PSCs have been around for years now, and are known to use statistical sampling and extrapolation to “identify” overypayments to providers. Some observers claim that they actually “create” errors this way, rather than identify them. Either way, they are quite successful at recoupment.

Now come the RACs, and although none of the demonstration project contractors chose to do so, these contractors are also fully licensed to use exactly the same techniques. What does it mean? Big numbers. On those Demand Letters. Maybe on one you might receive.

Why Add When You Can Multiply?

Statistical sampling and extrapolation of sample results is a mathematical approach that allows an auditor to do a minimum of records review, yet yield maximum results. In short, little work, huge payoff, who doesn’t like that?

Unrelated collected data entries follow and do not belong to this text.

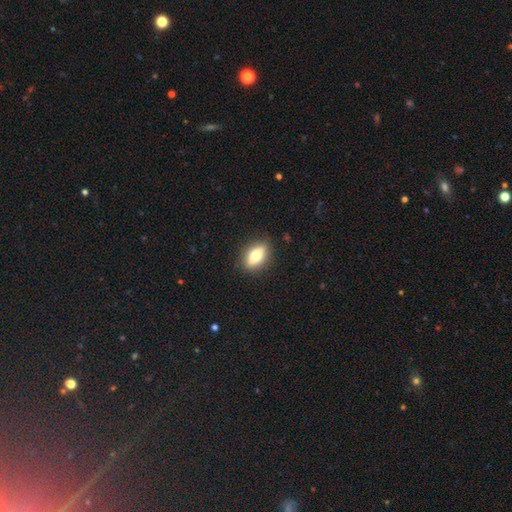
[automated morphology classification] Smooth or featured?
  - smooth: 67% *
  - featured or disk: 25%
  - star or artifact: 8%
How rounded?
  - in between: 78% *
  - cigar-shaped: 14%
  - round: 8%
Merging?
  - none: 87% *
  - minor disturbance: 10%
  - major disturbance: 2%
  - merger: 1%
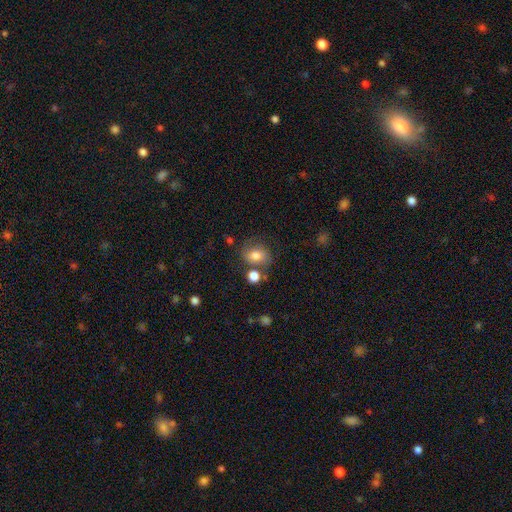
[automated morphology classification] Smooth or featured? Predicted: smooth (p=0.73). How rounded? Predicted: round (p=0.58). Merging? Predicted: none (p=0.63).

Why is this happening? Because there’s lots of money involved. Plus, it’s really a simple process. Here’s the short version:

  1. They take a “random” sample of your Medicare filed claims.
  2. They review those claims for errors.
  3. They calculate what you were overpaid, less any underpayments.
  4. They divide that amount by the number of claims sampled, to get an average.
  5. They multiply that number by the number of claims you filed.
  6. They tell you how much you owe them.

Concerned yet? Think this is unfair? We would agree. But a U.S. District Court, and a U.S. Court of Appeals don’t agree.